愛・世界博 宇宙電波館(その17)




  やられた。なんだこれは。現地の人は毎日食って慣れているかもしれないが、日本人の口には合わないのではないだろうか。しかもスプーンもフォークも無い。どうやって食うのだ。と思っていると、奥から店員が水を入れた洗面器のようなものを持ってきた。これで手を洗えというのか。

   私は周りを見回してみた。よく見ると確かに他の客も手で食っている。しかし麺類がテーブルの上にあるのは私たちだけだ。他の客はフライドチキンのようなものや、パンのようなものにカレーみたいなものをつけて食っている。スパゲッティのようなものを手で食うのはいかにも汚らしい。私は店員を呼んだ。体のごつい店員がまた来た。

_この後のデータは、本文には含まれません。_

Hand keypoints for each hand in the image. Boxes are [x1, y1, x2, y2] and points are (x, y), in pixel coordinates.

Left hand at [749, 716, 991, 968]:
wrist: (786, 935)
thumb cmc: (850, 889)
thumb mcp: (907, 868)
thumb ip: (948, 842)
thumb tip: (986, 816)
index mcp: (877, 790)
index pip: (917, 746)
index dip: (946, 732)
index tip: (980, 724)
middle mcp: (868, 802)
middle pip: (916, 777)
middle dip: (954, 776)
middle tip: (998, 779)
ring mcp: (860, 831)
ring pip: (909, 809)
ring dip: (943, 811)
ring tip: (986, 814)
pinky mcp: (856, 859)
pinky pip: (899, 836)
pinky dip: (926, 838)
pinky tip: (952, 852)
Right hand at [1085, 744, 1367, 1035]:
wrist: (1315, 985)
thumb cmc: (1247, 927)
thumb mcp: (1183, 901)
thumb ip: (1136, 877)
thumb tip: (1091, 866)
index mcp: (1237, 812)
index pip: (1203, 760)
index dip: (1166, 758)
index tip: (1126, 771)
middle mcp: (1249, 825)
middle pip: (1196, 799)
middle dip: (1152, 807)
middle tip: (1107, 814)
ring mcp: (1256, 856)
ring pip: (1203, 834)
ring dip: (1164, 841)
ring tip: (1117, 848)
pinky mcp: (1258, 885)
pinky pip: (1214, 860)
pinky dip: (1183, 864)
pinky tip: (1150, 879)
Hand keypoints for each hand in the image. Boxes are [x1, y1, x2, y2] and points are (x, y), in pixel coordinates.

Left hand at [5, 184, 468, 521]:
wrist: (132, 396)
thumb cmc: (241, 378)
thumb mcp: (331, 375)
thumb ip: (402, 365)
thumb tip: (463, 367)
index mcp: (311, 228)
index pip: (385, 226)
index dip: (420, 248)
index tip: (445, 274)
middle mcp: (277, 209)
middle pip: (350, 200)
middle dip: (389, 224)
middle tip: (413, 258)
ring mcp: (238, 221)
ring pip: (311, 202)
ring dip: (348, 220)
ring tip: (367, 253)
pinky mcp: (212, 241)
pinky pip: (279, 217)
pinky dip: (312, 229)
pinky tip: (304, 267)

「フォークか箸をもらえないかな。手じゃ食べられないよ」

「ココノ客は手デ食ウキマリにナットルゲ、ワリバシ使ウガ森林破壊ナルベシ。ワレラノ国、手で食ウ。文句ナクシテ手デ食ワレヨ」

 どこで日本語を習ったのだ。私は諦めて洗面器に手を突っ込んで洗った。彼女はおしぼりで手を拭いただけでスパゲッティをつかんで口に近づけている。下を向く彼女の髪の毛にその真っ赤なスパゲッティもどきが付きそうだ。あの強烈な唐辛子とニンニクの香りで女子事務員は目が涙目になっている。

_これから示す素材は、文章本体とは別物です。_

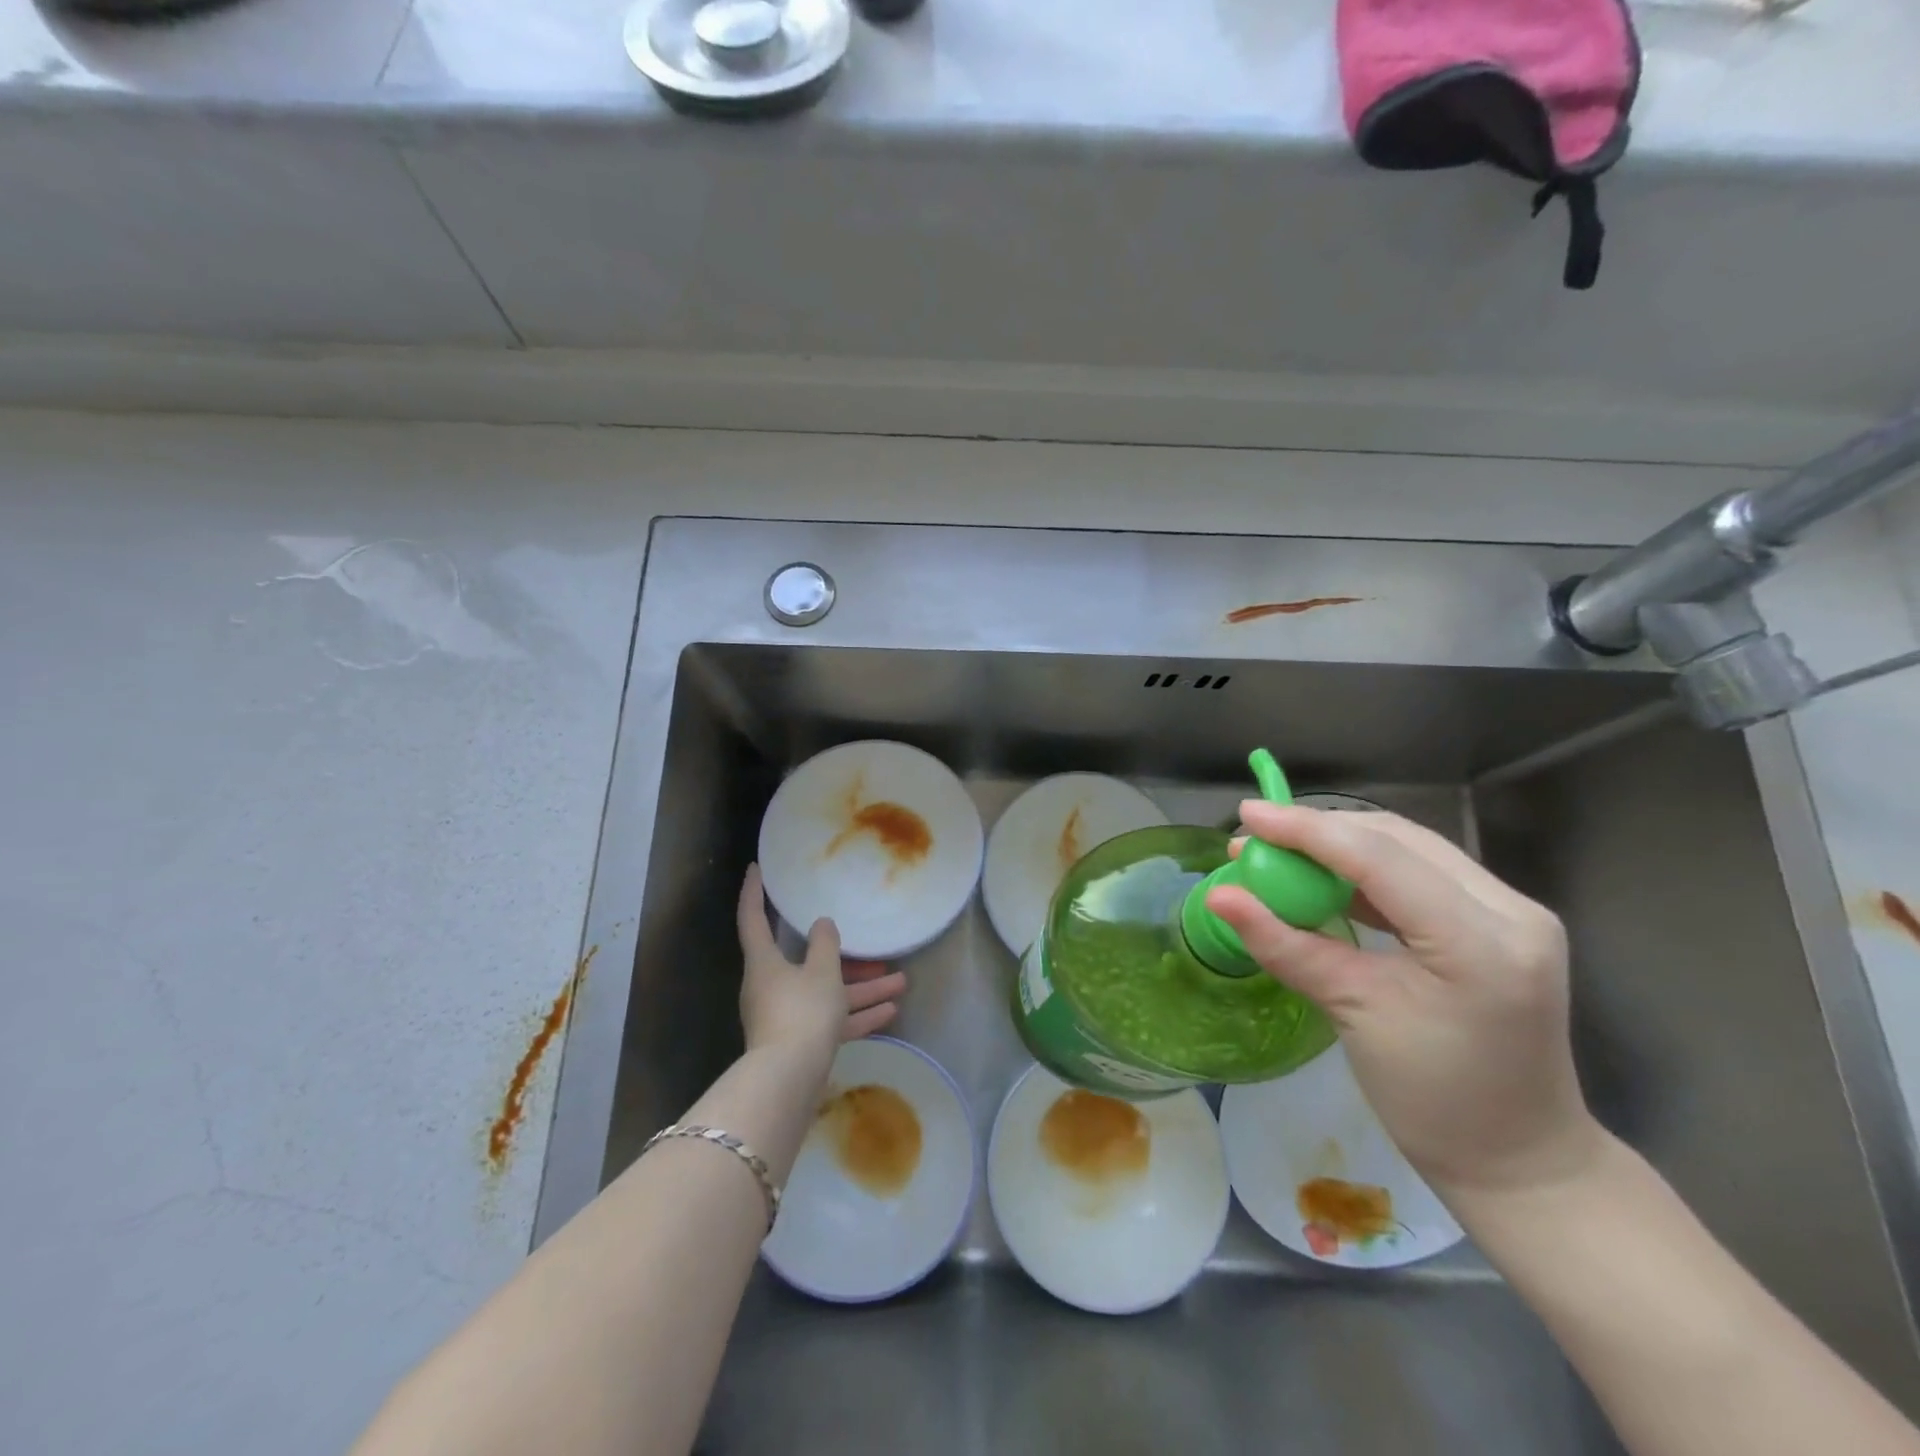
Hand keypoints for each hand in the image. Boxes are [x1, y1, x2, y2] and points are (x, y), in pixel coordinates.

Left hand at [736, 865, 907, 1056]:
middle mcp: (771, 986)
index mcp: (764, 962)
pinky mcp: (801, 1042)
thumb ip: (825, 945)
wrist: (789, 1082)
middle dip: (842, 954)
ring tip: (901, 981)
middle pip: (805, 960)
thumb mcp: (821, 972)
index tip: (757, 869)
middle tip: (867, 940)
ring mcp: (786, 1016)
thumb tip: (821, 924)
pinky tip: (891, 1011)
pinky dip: (858, 1015)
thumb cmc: (802, 1012)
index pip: (753, 918)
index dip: (755, 891)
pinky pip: (832, 1020)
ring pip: (827, 993)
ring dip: (862, 988)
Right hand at [1206, 806, 1602, 1197]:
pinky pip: (1422, 873)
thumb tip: (1218, 897)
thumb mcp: (1352, 1014)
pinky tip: (1323, 879)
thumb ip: (1285, 945)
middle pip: (1397, 840)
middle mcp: (1510, 910)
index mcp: (1481, 942)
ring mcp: (1513, 912)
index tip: (1247, 815)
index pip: (1379, 858)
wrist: (1519, 1159)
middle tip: (1256, 840)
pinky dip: (1365, 870)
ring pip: (1409, 849)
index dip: (1306, 830)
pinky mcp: (1500, 922)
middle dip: (1319, 832)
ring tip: (1279, 855)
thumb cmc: (1434, 1100)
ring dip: (1340, 846)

  そしてとうとう事務員はその物体を口に入れた。しばらく口をモグモグさせてこちらを見て言った。

「意外とおいし……。げほっ」  

  口に入れた最初はなにも感じなかったようだが、少し時間が経てば猛烈な辛さがやってくるみたいだ。私は食べるのをやめようかと思った。事務員は口の周りに付着した赤い唐辛子をおしぼりで拭き取り、水を飲んで言った。

「辛いけどいけますよ。私はこのくらい辛い方がいいですね。辛いほうがダイエットにいいんです。食べないんですか? おいしいですよ」

  事務員はさも平気だという風に言ったので私も大丈夫かなと思ってそのスパゲッティ風の麺を手でつまんだ。人差し指に逆剥けが出来ていて、麺が少しでもその部分に接触すると、ものすごくしみる。

  私はおそるおそる口に入れた。